5.2. In ogni caso questa Corte di cassazione deve ribadire, ancora una volta, il proprio pacifico orientamento secondo il quale “in tema di attenuanti generiche, posto che la ragion d’essere della relativa previsione normativa è quella di consentire al giudice un adeguamento, in senso più favorevole all’imputato, della sanzione prevista dalla legge, in considerazione di peculiari e non codificabili connotazioni tanto del fatto quanto del soggetto che di esso si è reso responsabile, ne deriva che la meritevolezza di detto adeguamento non può mai essere data per scontata o per presunta, sì da dar luogo all’obbligo, per il giudice, ove questi ritenga invece di escluderla, di giustificarne sotto ogni possibile profilo, l’affermata insussistenza. Al contrario, è la suindicata meritevolezza che necessita essa stessa, quando se ne affermi l’esistenza, di apposita motivazione dalla quale emergano, in positivo, gli elementi che sono stati ritenuti atti a giustificare la mitigazione del trattamento sanzionatorio” (Sez. 1, n. 11361 del 19/10/1992, Gennuso, Rv. 192381; nonché Sez. 5, 7562 del 17/01/2013, La Selva, Rv. 254716).

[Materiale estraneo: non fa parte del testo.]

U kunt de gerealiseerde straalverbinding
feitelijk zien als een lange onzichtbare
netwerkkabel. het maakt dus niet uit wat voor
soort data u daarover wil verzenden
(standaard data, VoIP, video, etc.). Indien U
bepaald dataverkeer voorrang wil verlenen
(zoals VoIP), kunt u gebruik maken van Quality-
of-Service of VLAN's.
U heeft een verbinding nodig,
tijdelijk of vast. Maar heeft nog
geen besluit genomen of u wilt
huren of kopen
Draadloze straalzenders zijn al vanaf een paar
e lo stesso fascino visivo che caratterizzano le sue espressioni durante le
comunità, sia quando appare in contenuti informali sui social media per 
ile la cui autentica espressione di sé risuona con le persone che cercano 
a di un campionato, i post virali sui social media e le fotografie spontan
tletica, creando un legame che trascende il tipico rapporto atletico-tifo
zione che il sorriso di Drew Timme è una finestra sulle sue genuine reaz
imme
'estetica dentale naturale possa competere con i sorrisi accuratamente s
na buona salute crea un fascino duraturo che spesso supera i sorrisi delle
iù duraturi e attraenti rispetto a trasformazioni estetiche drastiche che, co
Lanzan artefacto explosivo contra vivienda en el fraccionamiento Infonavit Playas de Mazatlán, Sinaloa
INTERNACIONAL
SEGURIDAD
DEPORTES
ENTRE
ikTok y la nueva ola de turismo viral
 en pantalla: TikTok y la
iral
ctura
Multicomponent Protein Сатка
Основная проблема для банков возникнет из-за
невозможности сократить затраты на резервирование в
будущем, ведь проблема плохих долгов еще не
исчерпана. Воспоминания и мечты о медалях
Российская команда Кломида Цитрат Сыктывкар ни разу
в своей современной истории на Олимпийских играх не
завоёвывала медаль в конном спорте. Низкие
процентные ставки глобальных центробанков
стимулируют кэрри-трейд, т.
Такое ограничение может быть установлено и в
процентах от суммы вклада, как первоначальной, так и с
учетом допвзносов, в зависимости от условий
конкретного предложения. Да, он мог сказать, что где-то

5.3. La concessione o il diniego delle attenuanti generiche rientra nel potere discrezionale del giudice di merito, il cui esercizio, positivo o negativo che sia, deve essere bensì motivato ma nei soli limiti atti a far emergere in misura sufficiente il pensiero dello stesso giudice circa l’adeguamento della pena concreta alla gravità effettiva del reato ed alla personalità del reo, non essendo necessaria l’analitica valutazione di tutti gli elementi, favorevoli o sfavorevoli, dedotti dalle parti poiché è sufficiente, in una visione globale di ogni particolarità del caso, dare l’indicazione di quelli ritenuti rilevanti e decisivi ai fini della concessione o del diniego, rimanendo implicitamente disattesi e superati tutti gli altri, pur in carenza di stretta contestazione (così, in motivazione, Sez. 3, n. 19639 del 27/01/2012, Gallo; si veda anche Sez. 5, n. 7562 del 17/01/2013, La Selva).
5.4. Il ricorso deve pertanto essere respinto, con conseguente condanna dell’imputato al pagamento delle spese processuali.

P.Q.M.

Rigetta il ricorso e condanna il ricorrente al pagamento delle spese processuali.